Le sous-titre du livre de Christian de Montlibert indique son angle d’attaque : « Patrons, banquiers, journalistes, consultants, élus. Rivaux et complices ». Cinq groupes sociaux sont ainsi passés au crible de la recherche sociologique. Sont combinées des analyses statistiques et des approches plus « qualitatives », fondées sur des entretiens ou sur la consultation de textes produits par ces « agents » ou par d’autres « complices ». Pour le lecteur non universitaire, ces secondes approches seront les plus accessibles et les plus stimulantes.

L’un des groupes dont l’étude est la plus complète et la plus originale - mais chacune a son intérêt - est celui des journalistes économiques, une profession dont l’auteur retrace l’histoire, l’insertion dans des entreprises de presse de plus en plus contrôlées par de grands groupes privés, la diversité et la hiérarchie internes, et les représentations assez contradictoires du métier, de son « indépendance » et de son « objectivité ». La « fabrication de l’information » sous des pressions multiples y est décortiquée sans manichéisme ni diabolisation, mais en donnant toute sa place aux mécanismes subtils du travail sous influence.

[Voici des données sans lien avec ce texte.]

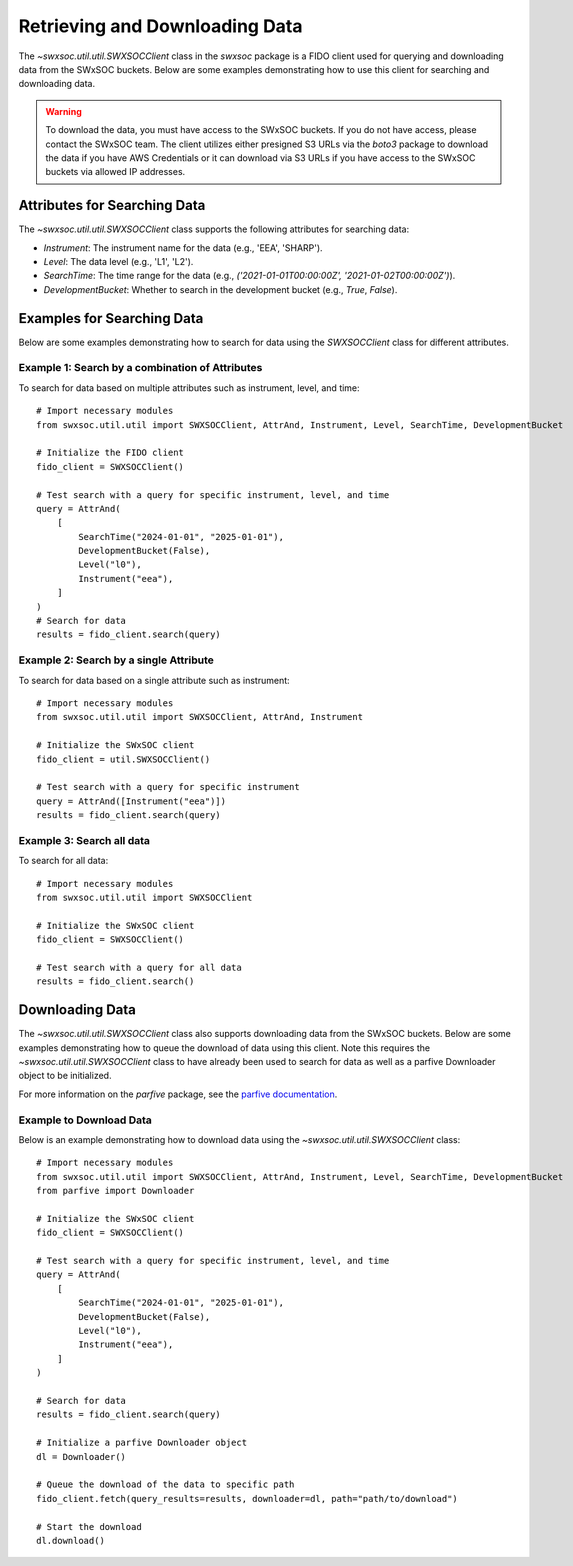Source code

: .. _retrieving_data:

**************************************
Retrieving and Downloading Data
**************************************

The `~swxsoc.util.util.SWXSOCClient` class in the `swxsoc` package is a FIDO client used for querying and downloading data from the SWxSOC buckets. Below are some examples demonstrating how to use this client for searching and downloading data.

.. warning::

    To download the data, you must have access to the SWxSOC buckets. If you do not have access, please contact the SWxSOC team. The client utilizes either presigned S3 URLs via the `boto3` package to download the data if you have AWS Credentials or it can download via S3 URLs if you have access to the SWxSOC buckets via allowed IP addresses.

Attributes for Searching Data
=============================
The `~swxsoc.util.util.SWXSOCClient` class supports the following attributes for searching data:

- `Instrument`: The instrument name for the data (e.g., 'EEA', 'SHARP').
- `Level`: The data level (e.g., 'L1', 'L2').
- `SearchTime`: The time range for the data (e.g., `('2021-01-01T00:00:00Z', '2021-01-02T00:00:00Z')`).
- `DevelopmentBucket`: Whether to search in the development bucket (e.g., `True`, `False`).

Examples for Searching Data
===========================
Below are some examples demonstrating how to search for data using the `SWXSOCClient` class for different attributes.


Example 1: Search by a combination of Attributes
------------------------------------------------

To search for data based on multiple attributes such as instrument, level, and time::

    # Import necessary modules
    from swxsoc.util.util import SWXSOCClient, AttrAnd, Instrument, Level, SearchTime, DevelopmentBucket

    # Initialize the FIDO client
    fido_client = SWXSOCClient()

    # Test search with a query for specific instrument, level, and time
    query = AttrAnd(
        [
            SearchTime("2024-01-01", "2025-01-01"),
            DevelopmentBucket(False),
            Level("l0"),
            Instrument("eea"),
        ]
    )
    # Search for data
    results = fido_client.search(query)

Example 2: Search by a single Attribute
----------------------------------------

To search for data based on a single attribute such as instrument::

    # Import necessary modules
    from swxsoc.util.util import SWXSOCClient, AttrAnd, Instrument

    # Initialize the SWxSOC client
    fido_client = util.SWXSOCClient()

    # Test search with a query for specific instrument
    query = AttrAnd([Instrument("eea")])
    results = fido_client.search(query)

Example 3: Search all data
--------------------------

To search for all data::

    # Import necessary modules
    from swxsoc.util.util import SWXSOCClient

    # Initialize the SWxSOC client
    fido_client = SWXSOCClient()

    # Test search with a query for all data
    results = fido_client.search()


Downloading Data
================
The `~swxsoc.util.util.SWXSOCClient` class also supports downloading data from the SWxSOC buckets. Below are some examples demonstrating how to queue the download of data using this client. Note this requires the `~swxsoc.util.util.SWXSOCClient` class to have already been used to search for data as well as a parfive Downloader object to be initialized.

For more information on the `parfive` package, see the `parfive documentation <https://parfive.readthedocs.io/en/latest/api/parfive.Downloader.html>`_.

Example to Download Data
------------------------
Below is an example demonstrating how to download data using the `~swxsoc.util.util.SWXSOCClient` class::

    # Import necessary modules
    from swxsoc.util.util import SWXSOCClient, AttrAnd, Instrument, Level, SearchTime, DevelopmentBucket
    from parfive import Downloader

    # Initialize the SWxSOC client
    fido_client = SWXSOCClient()

    # Test search with a query for specific instrument, level, and time
    query = AttrAnd(
        [
            SearchTime("2024-01-01", "2025-01-01"),
            DevelopmentBucket(False),
            Level("l0"),
            Instrument("eea"),
        ]
    )

    # Search for data
    results = fido_client.search(query)

    # Initialize a parfive Downloader object
    dl = Downloader()

    # Queue the download of the data to specific path
    fido_client.fetch(query_results=results, downloader=dl, path="path/to/download")

    # Start the download
    dl.download()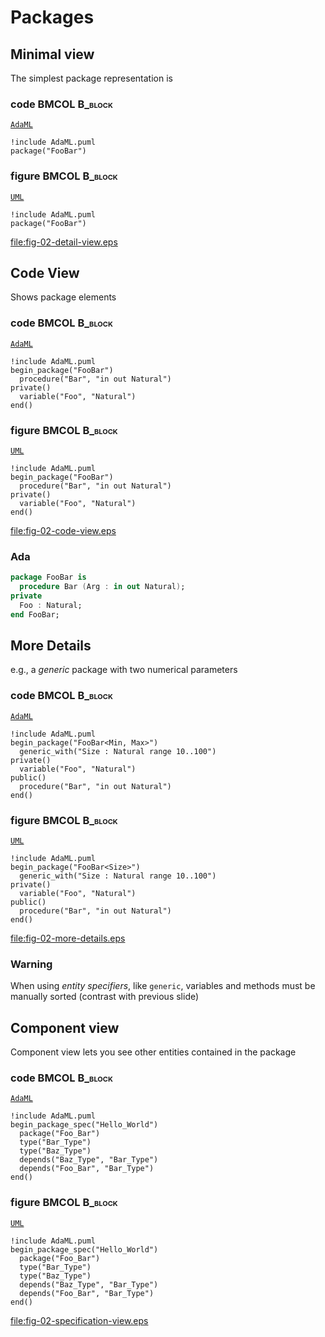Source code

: * Packages
** Minimal view
The simplest package representation is\newline

*** code                                                    :BMCOL:B_block:
:PROPERTIES:
:BEAMER_col: 0.65
:END:
_=AdaML=_
#+begin_example
!include AdaML.puml
package("FooBar")
#+end_example

*** figure                                                  :BMCOL:B_block:
:PROPERTIES:
:BEAMER_col: 0.25
:END:
_=UML=_
#+begin_src plantuml :file fig-02-detail-view.eps
!include AdaML.puml
package("FooBar")
#+end_src

#+RESULTS[9e5758013375e35a0f52d80450f7884201531f36]:
[[file:fig-02-detail-view.eps]]

** Code View
Shows package elements\newline

*** code                                                    :BMCOL:B_block:
:PROPERTIES:
:BEAMER_col: 0.65
:END:
_=AdaML=_
#+begin_example
!include AdaML.puml
begin_package("FooBar")
  procedure("Bar", "in out Natural")
private()
  variable("Foo", "Natural")
end()
#+end_example

*** figure                                                  :BMCOL:B_block:
:PROPERTIES:
:BEAMER_col: 0.35
:END:
_=UML=_
#+begin_src plantuml :file fig-02-code-view.eps
!include AdaML.puml
begin_package("FooBar")
  procedure("Bar", "in out Natural")
private()
  variable("Foo", "Natural")
end()
#+end_src

#+RESULTS[1bee01e4589d4a85c718fe8d27f958168f8e5b6c]:
[[file:fig-02-code-view.eps]]

*** Ada
#+begin_src ada :exports code
package FooBar is
  procedure Bar (Arg : in out Natural);
private
  Foo : Natural;
end FooBar;
#+end_src

** More Details
e.g., a /generic/ package with two numerical parameters\newline

*** code                                                    :BMCOL:B_block:
:PROPERTIES:
:BEAMER_col: 0.6
:END:
_=AdaML=_
#+begin_example
!include AdaML.puml
begin_package("FooBar<Min, Max>")
  generic_with("Size : Natural range 10..100")
private()
  variable("Foo", "Natural")
public()
  procedure("Bar", "in out Natural")
end()
#+end_example

*** figure                                                  :BMCOL:B_block:
:PROPERTIES:
:BEAMER_col: 0.4
:END:
_=UML=_
#+begin_src plantuml :file fig-02-more-details.eps
!include AdaML.puml
begin_package("FooBar<Size>")
  generic_with("Size : Natural range 10..100")
private()
  variable("Foo", "Natural")
public()
  procedure("Bar", "in out Natural")
end()
#+end_src

#+RESULTS[1f2eabbbd77050b8369aee525a52eeefeef00e6d]:
[[file:fig-02-more-details.eps]]

*** Warning
When using /entity specifiers/, like =generic=, variables and methods must be
manually sorted (contrast with previous slide)

** Component view
Component view lets you see other entities contained in the package\newline

*** code                                                    :BMCOL:B_block:
:PROPERTIES:
:BEAMER_col: 0.5
:END:
_=AdaML=_
#+begin_example
!include AdaML.puml
begin_package_spec("Hello_World")
  package("Foo_Bar")
  type("Bar_Type")
  type("Baz_Type")
  depends("Baz_Type", "Bar_Type")
  depends("Foo_Bar", "Bar_Type")
end()
#+end_example

*** figure                                                    :BMCOL:B_block:
:PROPERTIES:
:BEAMER_col: 0.5
:END:
_=UML=_
#+begin_src plantuml :file fig-02-specification-view.eps
!include AdaML.puml
begin_package_spec("Hello_World")
  package("Foo_Bar")
  type("Bar_Type")
  type("Baz_Type")
  depends("Baz_Type", "Bar_Type")
  depends("Foo_Bar", "Bar_Type")
end()
#+end_src

#+RESULTS[34422c456c5d8327b17464a9dafaba1ccf95e528]:
[[file:fig-02-specification-view.eps]]

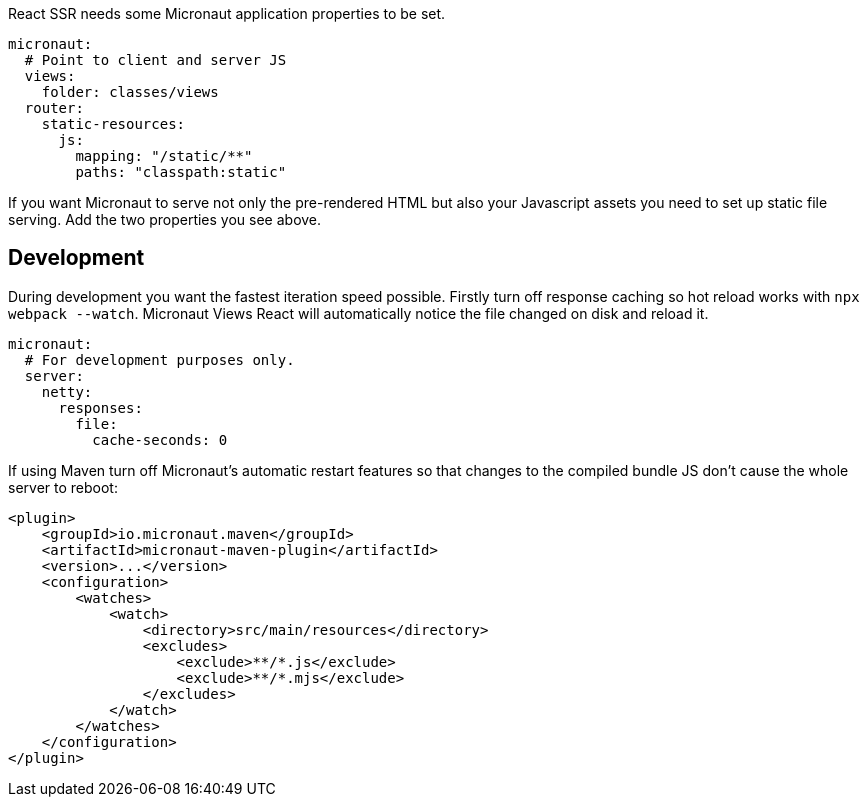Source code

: React SSR needs some Micronaut application properties to be set.

[configuration]
----
micronaut:
  # Point to client and server JS
  views:
    folder: classes/views
  router:
    static-resources:
      js:
        mapping: "/static/**"
        paths: "classpath:static"
----

If you want Micronaut to serve not only the pre-rendered HTML but also your Javascript assets you need to set up static file serving. Add the two properties you see above.

[[react-dev-mode]]
== Development

During development you want the fastest iteration speed possible. Firstly turn off response caching so hot reload works with `npx webpack --watch`. Micronaut Views React will automatically notice the file changed on disk and reload it.

[configuration]
----
micronaut:
  # For development purposes only.
  server:
    netty:
      responses:
        file:
          cache-seconds: 0
----

If using Maven turn off Micronaut's automatic restart features so that changes to the compiled bundle JS don't cause the whole server to reboot:

[xml]
----
<plugin>
    <groupId>io.micronaut.maven</groupId>
    <artifactId>micronaut-maven-plugin</artifactId>
    <version>...</version>
    <configuration>
        <watches>
            <watch>
                <directory>src/main/resources</directory>
                <excludes>
                    <exclude>**/*.js</exclude>
                    <exclude>**/*.mjs</exclude>
                </excludes>
            </watch>
        </watches>
    </configuration>
</plugin>
----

Un peu moins aboutie, peut-être, la dernière des études de cas présentées, celle des élus locaux. L’image qui en est donnée est incroyablement « libérale ». On a beau avoir perdu certaines illusions sur la capacité de nombre de ces élus à résister aux croyances économiques dominantes, on est assez effaré par les constats présentés. Rien n’est inexact, mais l’analyse se réfère à une enquête par questionnaire réalisée en 1997 en Alsace, sur la base d’un nombre très limité de questionnaires revenus.

Il est permis de penser (et d’espérer…) que ces résultats ne sont que partiellement généralisables à d’autres régions. L’auteur indique en conclusion que ces différents groupes ne fonctionnent pas de manière indépendante les uns des autres et qu’ils constituent un réseau qui « maintient l’unité du monde économique ».

Quelques pistes sont alors fournies, mais on aimerait en savoir plus sur la nature de leurs liens. Ce livre est une contribution de plus à une théorie fine de la domination de et par l’économie néolibérale. Il resterait à passer des « raisons de comprendre » aux « raisons d’agir », ce qui impliquerait peut-être une sociologie des résistances à la domination et des échecs des dominants, dont certaines idées ne parviennent pas à susciter l’adhésion, en dépit des moyens considérables mis au service de la « pensée unique diversifiée ».